On July 18, 1994, a Renault Traffic van loaded with 275 kg of explosives was detonated in front of the AMIA Jewish Community Center in Buenos Aires, Argentina.  The bombing killed 85 people and wounded hundreds more.  Argentine prosecutors investigating the terrorist attack pinpointed Hezbollah as the group responsible, with direct orders coming from Tehran.  Rafsanjani, president at the time, is alleged to have ordered Hezbollah arch-terrorist Imad Mughniyah (who was thankfully put out of commission in Syria last month) to orchestrate the attack.  On October 25, 2006 Hezbollah and Iran were formally charged and arrest warrants were issued for Rafsanjani and six others.  Also, in 1992, Sadiq Sharafkindi, an Iranian-Kurdish leader, and three of his associates were gunned down in Berlin while eating at a Greek restaurant.  German prosecutors trying the case, pinpointed Supreme Leader Ali Khamenei and Rafsanjani as personally ordering the murders. 

Other members of the pragmatic conservative faction include the three main leaders of the Inclusive Coalition: General Mohsen Rezai, Mohammad Baqer Qalibaf, and Ali Larijani.   

Mr. Rezai was Chief Commander of the Iranian Revolutionary Guard Corps from 1981 until he retired to join the Expediency Council in 1997.  He was also one of the other Iranians charged with Rafsanjani with planning the AMIA bombing.  According to The Wall Street Journal, in 1998 Ahmad Rezai, Mohsen’s son, told US officials that Rafsanjani and his top deputies were the ones that made the decision to attack the AMIA building and the Israeli embassy in Argentina (in 1992 the embassy was car bombed killing 29 and injuring 250; no one was ever charged with the attack although numerous sources point to the same Iran/Hezbollah nexus).  Ahmad even confessed to accompanying Mohsen to Lebanon where he witnessed his father’s IRGC training the Hezbollah bombers. 

Mohammad Qalibaf is also a former commander of the Revolutionary Guards and a police chief.  In 1999 he was part of a group of IRGC officers that threatened former reformist president Mohammad Khatami with a coup if he did not take a harder line on student protests gripping the nation.  Known for his violent ways, Qalibaf and his police force routinely brutalized and arrested people:  raiding homes in search of satellite dishes, seeking out web-bloggers who criticized the Supreme Leader, and putting down student protests.  Many student leaders and activists have “disappeared” because of Qalibaf and his forces. For this and other reasons he is frequently met with jeers of “killer of the dorms” on the campaign trail.  Currently, the mayor of Tehran, he is likely to be one of Ahmadinejad’s biggest rivals for the presidency next year.  

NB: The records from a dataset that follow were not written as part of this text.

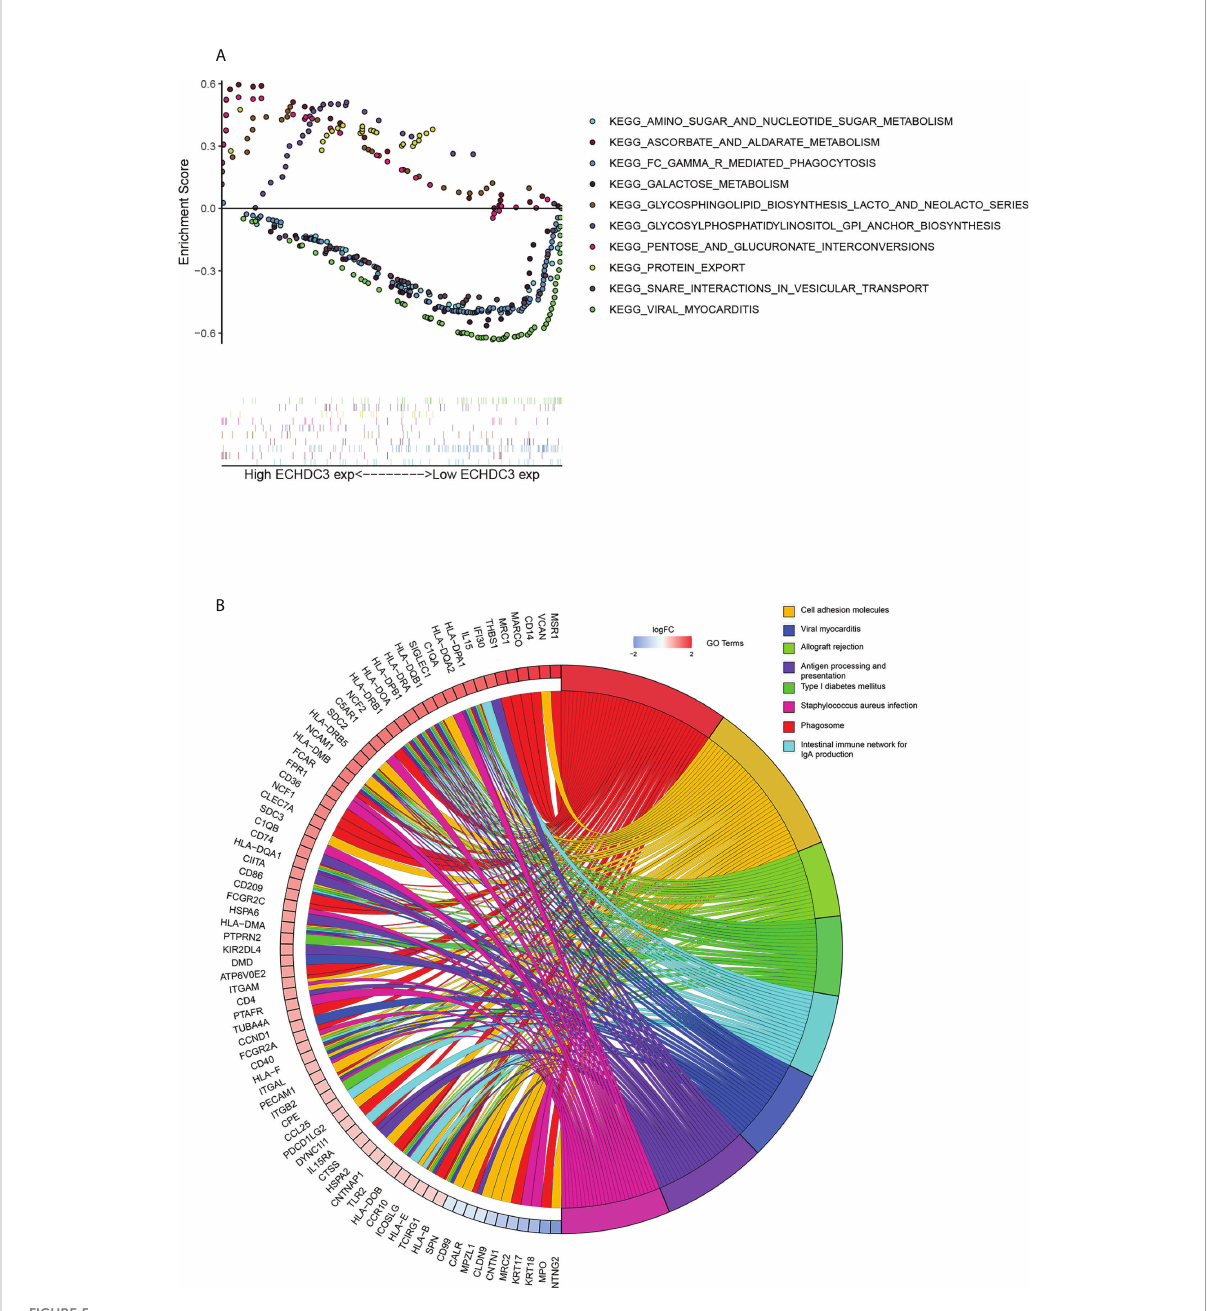
FIGURE 5 Bioinformatic analysis of ECHDC3 function. (A) Enriched KEGG pathways in ECHDC3 high and ECHDC3 low AML patients by GSEA. (B) GO Chord plot: ECHDC3 differentially expressed genes were linked via ribbons to the assigned terms, blue-to-red coding indicated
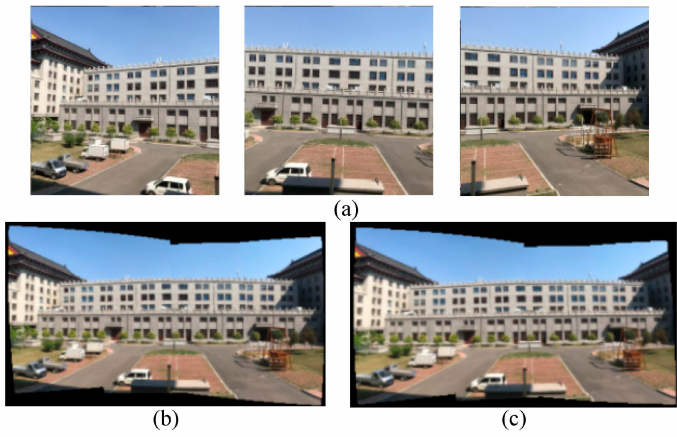
Figure 2. Examination of the feature points efficiency ( a ) the original images; ( b ) the panorama image with 200 feature points; and ( c ) the panorama image with 2000 feature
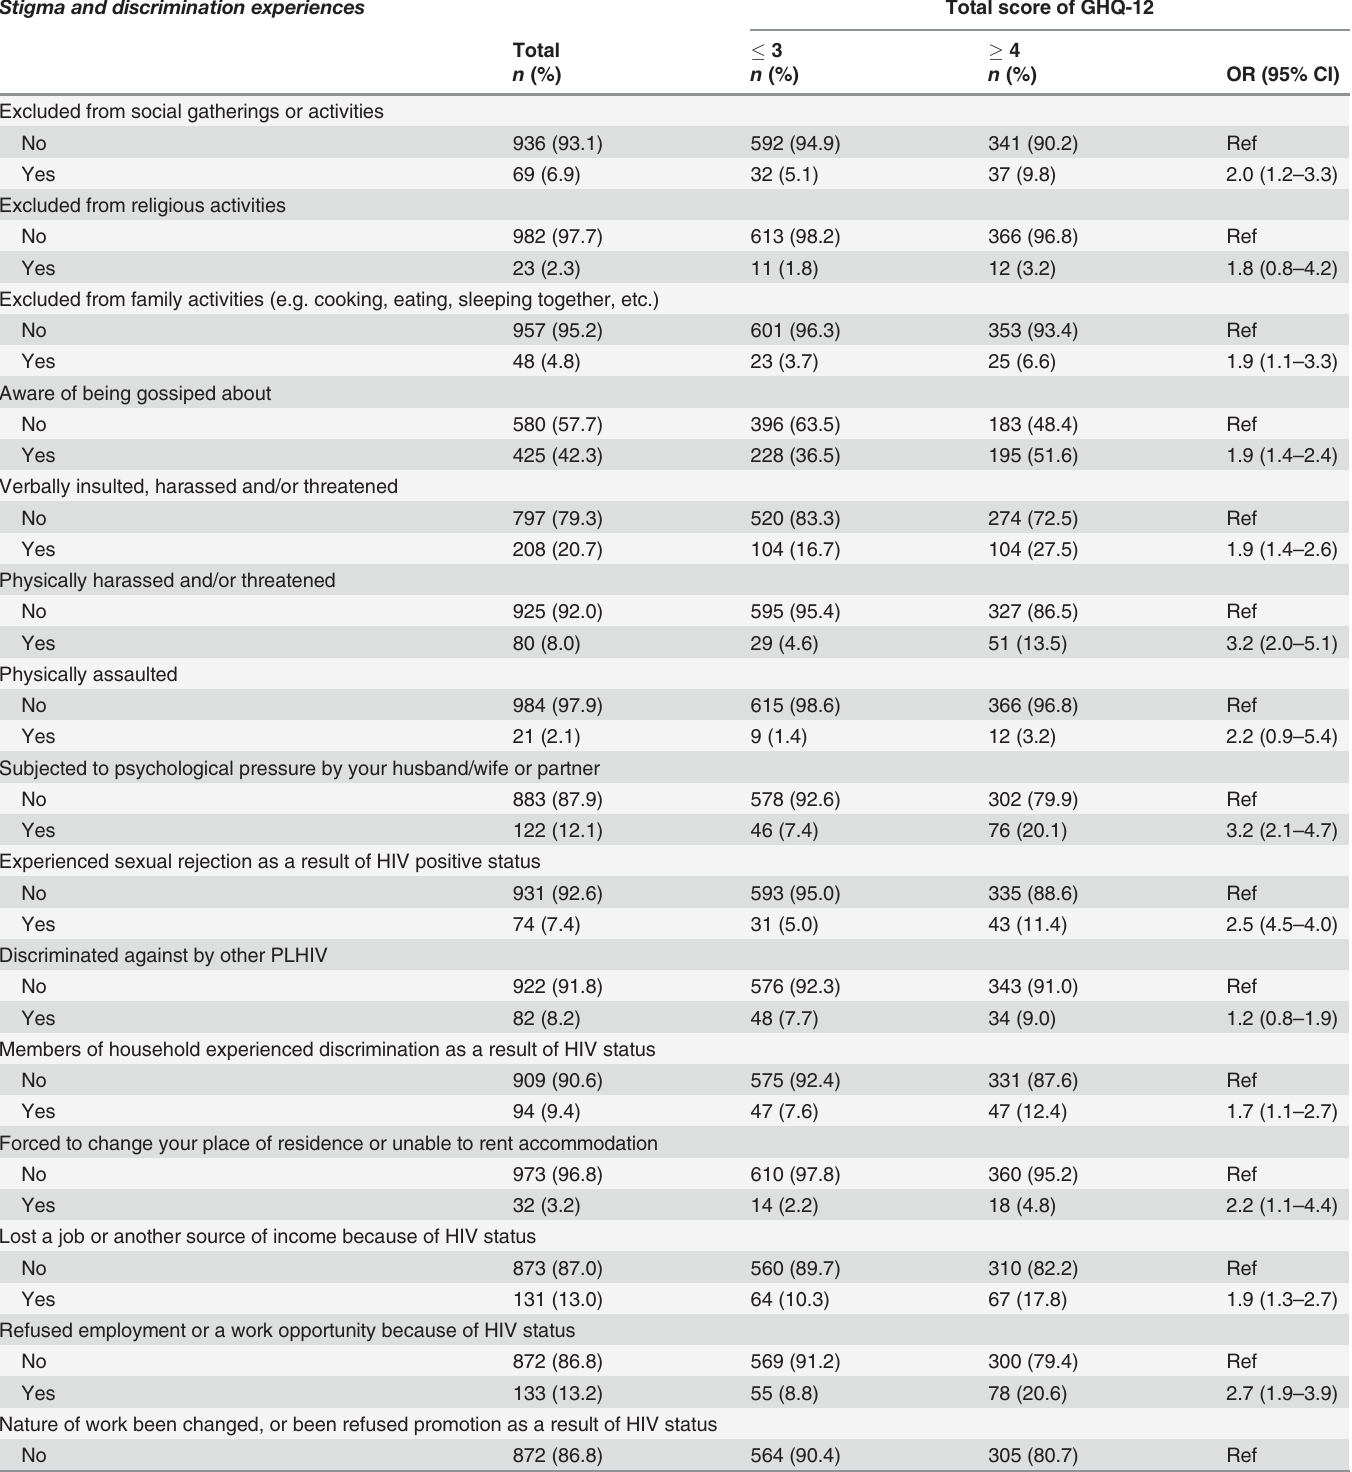
Table 2. Comparisons of stigma and discrimination experienced in communities in the past 12 months among PLHIV with lower and higher levels of mental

Prior to being replaced by Ahmadinejad last year Ali Larijani was best known for being Iran’s top nuclear negotiator.  Before that he was a commander in the Revolutionary Guards, followed by a decade as head of the nation’s state-run radio and television network.  The International Herald Tribune writes that Larijani used national radio and TV “as a weapon to suppress democratic reform” and routinely brought political activists and student leaders on the air to, under duress, confess to “harming national security”.  Larijani was also quoted as saying that he has no ideological differences with Ahmadinejad, only “differences in style”.  Currently a member of the Supreme National Security Council (a council that sets policy on matters related to defense and national security), Larijani is rumored to be the incoming Speaker of the new parliament and another of Ahmadinejad’s rivals in 2009. 

If these are the types of “pragmatists” the West can look forward to dealing with when the Ahmadinejad era in Iran is over, the solution is simple:  give the Iranian people what they truly want and deserve, regime change.